The CIO or IT director can take the lead in the boardroom and push for investment in a data-driven system that removes any questions about whether the technology division is supporting the rest of the executive team.
Placing data at the centre of the equation allows management to tackle the key data governance and compliance issues that all company directors approach with some trepidation. Losing, leaking or sending out the wrong data can cost businesses millions of dollars. Compliance is costing business a significant amount of capital spend today.
By enabling a phased approach, organisations can move from project-level data quality and data integration to full-scale MDM deployments, all using the same data management platform.
The business should identify the key reference data and work with IT on building a shared data repository. This repository houses cleansed, accurate information gleaned from the key enterprise applications and delivers an enterprise-wide consistent view that is fully governed, catalogued and accessible.
The most powerful outcome is that the business takes control of its destiny, as it is now equipped with a data-driven approach to IT.
There is another critical step before the creation of the master record. This relates to the value of the data itself, or the data quality. Some industry estimates show that data quality problems cost businesses in the US more than US$600 billion a year. The main reason for inconsistent or unusable data is human error. We all know how bad information, or disparate information, can lead to frustration and poor productivity.

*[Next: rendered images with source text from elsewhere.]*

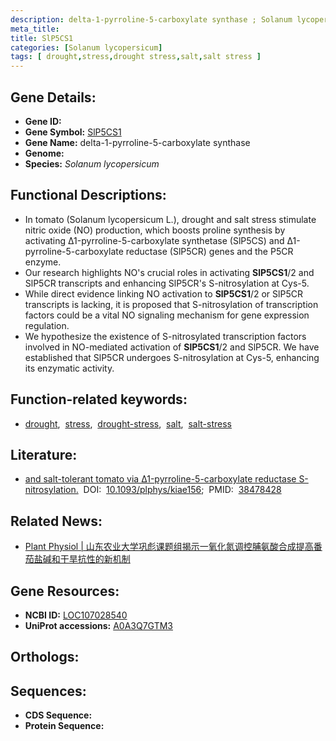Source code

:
 ```yaml
---
description: delta-1-pyrroline-5-carboxylate synthase ; Solanum lycopersicum
meta_title:
title: SlP5CS1
categories: [Solanum lycopersicum]
tags: [ drought,stress,drought stress,salt,salt stress ]
---
```


## Gene Details:
- **Gene ID:** []()
- **Gene Symbol:** <u>SlP5CS1</u>
- **Gene Name:** delta-1-pyrroline-5-carboxylate synthase
- **Genome:** 
- **Species:** *Solanum lycopersicum*

## Functional Descriptions:
   - In tomato (Solanum lycopersicum L.), drought and salt stress stimulate nitric oxide (NO) production, which boosts proline synthesis by activating Δ1-pyrroline-5-carboxylate synthetase (SlP5CS) and Δ1-pyrroline-5-carboxylate reductase (SlP5CR) genes and the P5CR enzyme.
   - Our research highlights NO's crucial roles in activating **SlP5CS1**/2 and SlP5CR transcripts and enhancing SlP5CR's S-nitrosylation at Cys-5.
   - While direct evidence linking NO activation to **SlP5CS1**/2 or SlP5CR transcripts is lacking, it is proposed that S-nitrosylation of transcription factors could be a vital NO signaling mechanism for gene expression regulation.
   - We hypothesize the existence of S-nitrosylated transcription factors involved in NO-mediated activation of **SlP5CS1**/2 and SlP5CR. We have established that SlP5CR undergoes S-nitrosylation at Cys-5, enhancing its enzymatic activity.

## Function-related keywords:
   - [drought](/tags/drought/),&nbsp;&nbsp;[stress](/tags/stress/),&nbsp;&nbsp;[drought-stress](/tags/drought-stress/),&nbsp;&nbsp;[salt](/tags/salt/),&nbsp;&nbsp;[salt-stress](/tags/salt-stress/)

## Literature:
   - [and salt-tolerant tomato via Δ1-pyrroline-5-carboxylate reductase S-nitrosylation.](https://www.doi.org/10.1093/plphys/kiae156)&nbsp;&nbsp;DOI:&nbsp;&nbsp;[10.1093/plphys/kiae156](https://www.doi.org/10.1093/plphys/kiae156);&nbsp;&nbsp;PMID:&nbsp;&nbsp;[38478428](https://pubmed.ncbi.nlm.nih.gov/38478428/)

## Related News:
   - [Plant Physiol | 山东农业大学巩彪课题组揭示一氧化氮调控脯氨酸合成提高番茄盐碱和干旱抗性的新机制](https://mp.weixin.qq.com/s?__biz=MzU3ODY3MDM0NA==&mid=2247534676&idx=3&sn=ec189cd2028524721420036912764654&chksm=fcd48f5da274a05655163298046fbd8b3f71a1bb531b6971dffcce04e1d4e4b2d61f4c77b16a&scene=27#wechat_redirect)

## Gene Resources:
- **NCBI ID:**  [LOC107028540](https://www.ncbi.nlm.nih.gov/search/all/?term=LOC107028540)
- **UniProt accessions:**  [A0A3Q7GTM3](https://www.uniprot.org/uniprotkb/A0A3Q7GTM3/entry)

## Orthologs:

## Sequences:
- **CDS Sequence:**
- **Protein Sequence:**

Human error can be the result of poorly structured processes. For many companies, data quality issues arise when they try to integrate data from other sources. If one business unit or division uses one set of standards for data quality, while another unit employs different practice, then the integration of data will lead to a master data set filled with inconsistent information.
The six steps to data improvement can be defined as define, discover, design, execute, evaluate and control. This unified view of any type of data is achieved by implementing a data management platform, which provides the single view of the customer, your product range, your supplier information or your procurement data.
Once all of the key business information is in one logical place - the central repository hub - data governance rules can be properly applied. Even before this maturity level is reached, and the legal team is interested, there are many other executives within the organisation who would see benefits from the central single source of truth.
If data is the key asset in the corporation then it needs to be treated in a centralised way. It can’t be locked away in multiple places with inconsistencies. The master data management approach - where data in the application can point to the central hub, but not act as the single source - is the future of enterprise data management.
*Dominic Micic is the Principal Solutions Architect for DataFlux in Australia. He has worked in the technology industry for 14 years in a number of senior technical roles, focusing on data quality and master data management initiatives. Micic has led systems integration projects, data quality audits and master data management projects, and has a particular expertise in ensuring that data projects support key business unit requirements.